Un parcours digne d'une fiction. A 49 ans, Yusef Salaam pourrait bien gagner un siège au conseil municipal de New York (Etats-Unis) après avoir remporté la primaire démocrate, mercredi 5 juillet, dans le quartier de Harlem. Contre toute attente, cet Afro-Américain a recueilli 63,8% des voix contre Inez Dickens (36,2%), candidate pourtant soutenue par Eric Adams, le maire démocrate de New York.
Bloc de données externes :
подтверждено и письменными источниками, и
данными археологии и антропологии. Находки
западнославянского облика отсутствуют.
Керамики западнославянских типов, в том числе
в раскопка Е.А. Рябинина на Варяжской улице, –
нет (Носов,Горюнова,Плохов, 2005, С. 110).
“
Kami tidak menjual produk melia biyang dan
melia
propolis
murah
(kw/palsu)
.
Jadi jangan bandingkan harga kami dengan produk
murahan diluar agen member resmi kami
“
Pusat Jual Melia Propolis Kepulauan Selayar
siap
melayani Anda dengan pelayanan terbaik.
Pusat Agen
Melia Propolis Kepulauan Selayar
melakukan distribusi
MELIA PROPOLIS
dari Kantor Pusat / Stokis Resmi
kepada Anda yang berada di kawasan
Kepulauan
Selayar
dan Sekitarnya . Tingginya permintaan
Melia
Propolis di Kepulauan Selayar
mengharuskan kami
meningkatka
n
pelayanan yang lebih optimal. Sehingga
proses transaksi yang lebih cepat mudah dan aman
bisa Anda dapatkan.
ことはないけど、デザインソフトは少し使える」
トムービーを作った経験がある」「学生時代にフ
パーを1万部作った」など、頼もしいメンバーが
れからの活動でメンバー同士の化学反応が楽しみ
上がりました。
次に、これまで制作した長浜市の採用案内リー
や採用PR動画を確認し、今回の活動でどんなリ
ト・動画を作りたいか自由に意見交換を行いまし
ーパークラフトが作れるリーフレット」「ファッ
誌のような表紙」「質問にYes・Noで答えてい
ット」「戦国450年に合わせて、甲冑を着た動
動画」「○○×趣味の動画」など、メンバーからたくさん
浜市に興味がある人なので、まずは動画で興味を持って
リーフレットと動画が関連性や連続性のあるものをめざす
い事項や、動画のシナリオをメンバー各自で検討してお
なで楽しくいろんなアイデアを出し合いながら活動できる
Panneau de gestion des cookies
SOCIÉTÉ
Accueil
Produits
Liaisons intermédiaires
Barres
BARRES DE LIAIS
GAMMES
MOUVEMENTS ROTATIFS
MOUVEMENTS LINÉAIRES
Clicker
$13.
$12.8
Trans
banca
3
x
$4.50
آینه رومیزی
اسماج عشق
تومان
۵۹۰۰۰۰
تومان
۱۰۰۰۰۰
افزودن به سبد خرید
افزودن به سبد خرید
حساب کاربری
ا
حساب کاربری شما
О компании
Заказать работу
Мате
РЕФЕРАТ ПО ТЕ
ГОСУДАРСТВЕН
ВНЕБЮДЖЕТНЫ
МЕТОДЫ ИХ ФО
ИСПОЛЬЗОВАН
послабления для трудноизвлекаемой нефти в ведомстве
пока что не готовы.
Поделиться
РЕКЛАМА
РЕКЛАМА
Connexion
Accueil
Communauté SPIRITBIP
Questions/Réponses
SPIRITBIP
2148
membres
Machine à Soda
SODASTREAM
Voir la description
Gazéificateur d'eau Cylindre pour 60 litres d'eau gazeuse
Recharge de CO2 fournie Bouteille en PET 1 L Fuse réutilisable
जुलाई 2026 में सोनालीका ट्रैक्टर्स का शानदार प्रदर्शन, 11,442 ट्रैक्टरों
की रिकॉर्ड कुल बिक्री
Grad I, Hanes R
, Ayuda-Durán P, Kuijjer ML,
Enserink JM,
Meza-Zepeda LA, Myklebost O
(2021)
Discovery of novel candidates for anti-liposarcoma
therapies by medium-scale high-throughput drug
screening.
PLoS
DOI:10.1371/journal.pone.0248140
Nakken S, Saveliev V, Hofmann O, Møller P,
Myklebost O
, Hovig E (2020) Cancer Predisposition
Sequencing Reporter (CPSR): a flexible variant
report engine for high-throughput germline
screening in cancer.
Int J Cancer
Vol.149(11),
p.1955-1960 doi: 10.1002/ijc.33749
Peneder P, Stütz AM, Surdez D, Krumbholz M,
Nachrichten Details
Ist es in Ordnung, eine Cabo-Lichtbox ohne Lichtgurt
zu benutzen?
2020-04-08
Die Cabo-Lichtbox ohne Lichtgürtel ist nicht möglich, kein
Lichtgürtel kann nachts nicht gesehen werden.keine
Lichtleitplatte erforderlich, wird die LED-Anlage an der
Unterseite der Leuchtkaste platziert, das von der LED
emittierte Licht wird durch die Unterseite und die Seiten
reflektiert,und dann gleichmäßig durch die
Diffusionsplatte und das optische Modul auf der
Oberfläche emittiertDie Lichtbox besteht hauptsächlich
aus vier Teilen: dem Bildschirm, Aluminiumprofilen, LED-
Dans ce bastion du parti, il devrait logiquement obtenir son poste lors des municipales qui se tiendront en novembre, selon le magazine Forbes.

A l'issue du scrutin de mercredi, Yusef Salaam a remercié ses électeurs de lui avoir donné une "seconde chance", rapporte CNN. Une référence explicite à son passé, lui qui est connu des New-Yorkais pour avoir été l'un des "Cinq de Central Park", ces adolescents condamnés à tort à plusieurs années de prison pour le viol et le lynchage d'une joggeuse en 1989 dans le célèbre parc de la ville. Ils ont finalement été innocentés en 2002 et indemnisés en 2014. Leur histoire a d'ailleurs été adaptée en série sur Netflix en mai 2019.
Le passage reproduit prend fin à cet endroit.